Only after making these adjustments, I was finally able to run this:

`annot_dict = {}
for resolution in [0.6, 1.2, 3]:
    annot_dict[f"pycisTopic_leiden_10_{resolution}"] = {}
    for cluster in set(cistopic_obj.cell_data[f"pycisTopic_leiden_10_{resolution}"]):
        counts = cistopic_obj.cell_data.loc[
            cistopic_obj.cell_data.loc[cistopic_obj.cell_data[f"pycisTopic_leiden_10_{resolution}"] == cluster].index,
            "Seurat_cell_type"].value_counts()
        annot_dict[f"pycisTopic_leiden_10_{resolution}"][cluster] = f"{counts.index[counts.argmax()]}({cluster})"`

At the end, this led me to have "Unknown.bed" file in "outs/region_sets/DARs_cell_type" directory.

However, I did not save this "modified" cistopic.obj. So the snakemake pipeline will get the original cistopic_obj that has "NaN" values instead of "Unknown."

Would this be okay with running the snakemake pipeline? OR is there any other way to run the code without replacing "NaN" values?

SeppeDeWinter commented 4 months ago

Hi!

I think this should be OK with the Snakemake pipeline.

Best,

Seppe

leahyekim commented 3 months ago

Hi Seppe,

Sorry for the delayed response and thank you so much for your reply. I was able to run through the Snakemake pipeline :)

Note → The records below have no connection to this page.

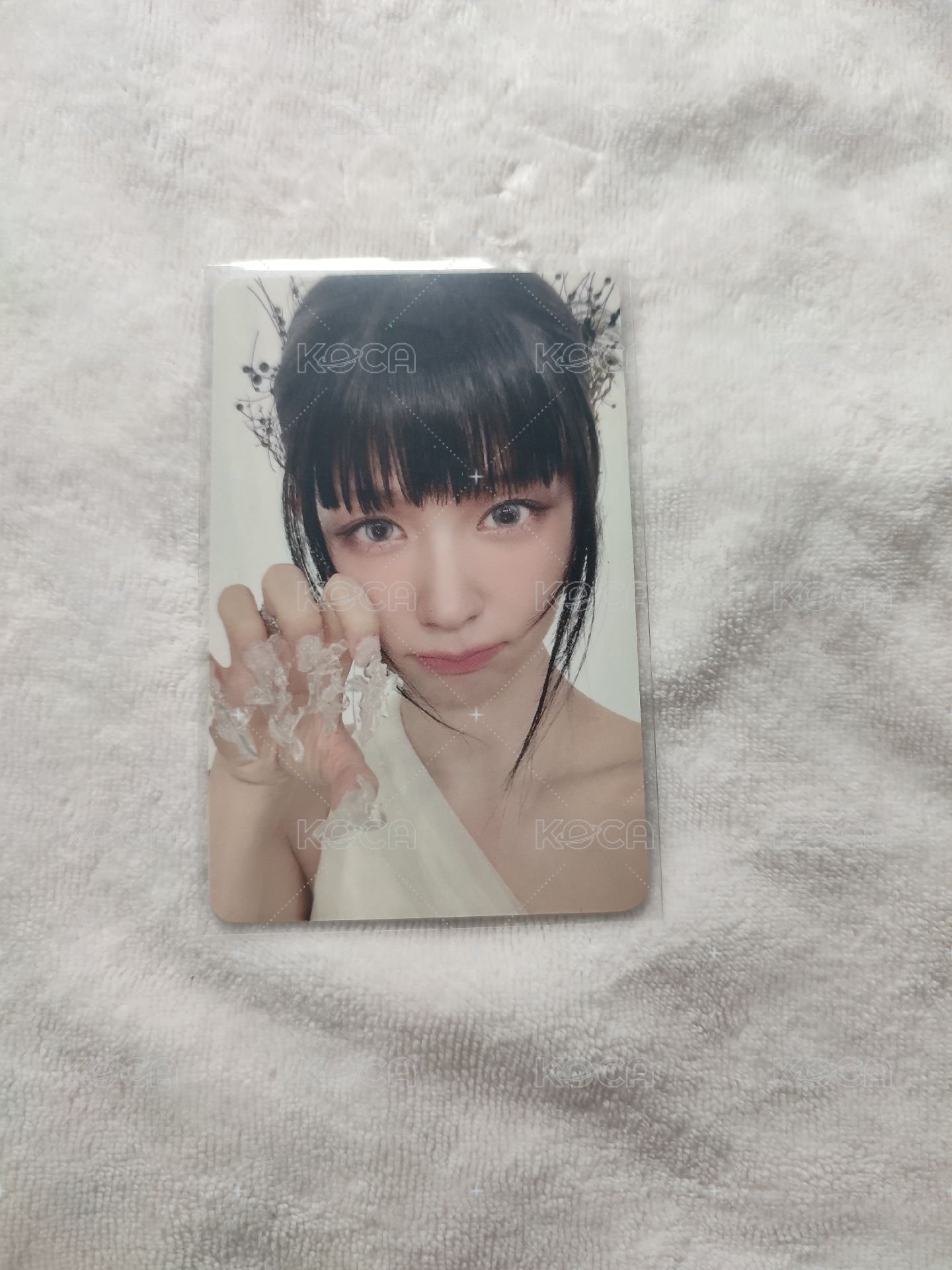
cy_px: 635
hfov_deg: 54.9
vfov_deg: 69.4
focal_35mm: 25
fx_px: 917
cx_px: 476
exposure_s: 1/40
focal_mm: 6.04
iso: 113
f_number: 1.9
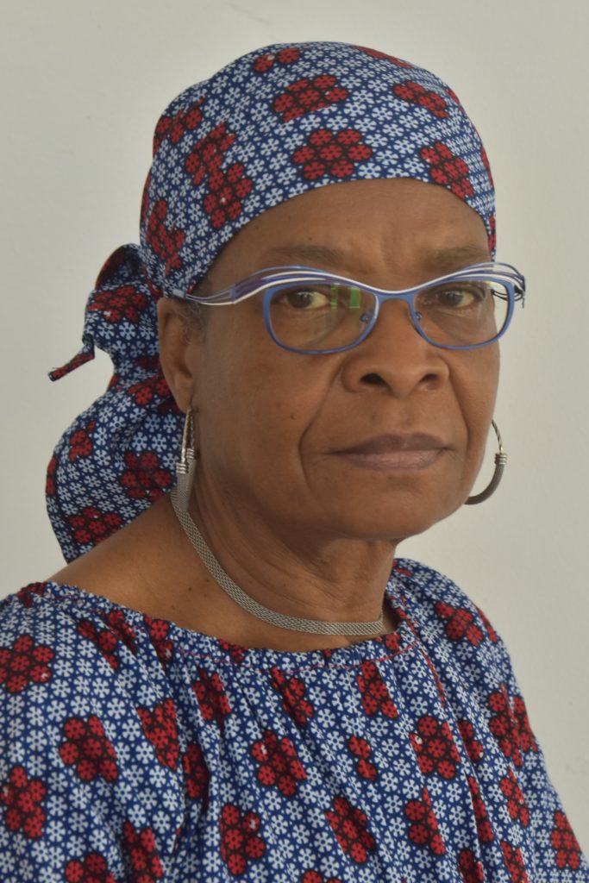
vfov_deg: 26.0
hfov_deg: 17.5
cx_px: 294
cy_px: 442
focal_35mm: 78
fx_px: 1913
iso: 400
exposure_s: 1/100
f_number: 5
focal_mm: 52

I'm wondering if I could avoid having those "NaN" values. My current workflow looks like this: Analyze 10x multiome data in Seurat --> identify each cluster in Seurat (because I'm more familiar with Seurat than Scanpy & your sample "cell_data.tsv" file had "Seurat_cell_type" as a column name!) --> Export the cell barcodes and their corresponding cluster ID as "cell_data.tsv" --> Use this "cell_data.tsv" to annotate my cistopic object.

Instead of using Seurat, would identifying each cluster with Scanpy - then exporting "cell_data.tsv" from the Scanpy object help me avoid having "NaN" values in the cistopic object?

Or am I overcomplicating this and having "NaN" values is not a problem?

Best, Leah

uqnsarke commented 3 months ago

Follwoing. I cant filter these "NaN" values.

SeppeDeWinter commented 3 months ago

Hi @leahyekim

I'm not entirely sure where you are getting NaN's. I would suggest manually inspecting all steps to see where these are generated. I guess some cell barcodes in your cistopic object and seurat object are not matching.

All the best,

Seppe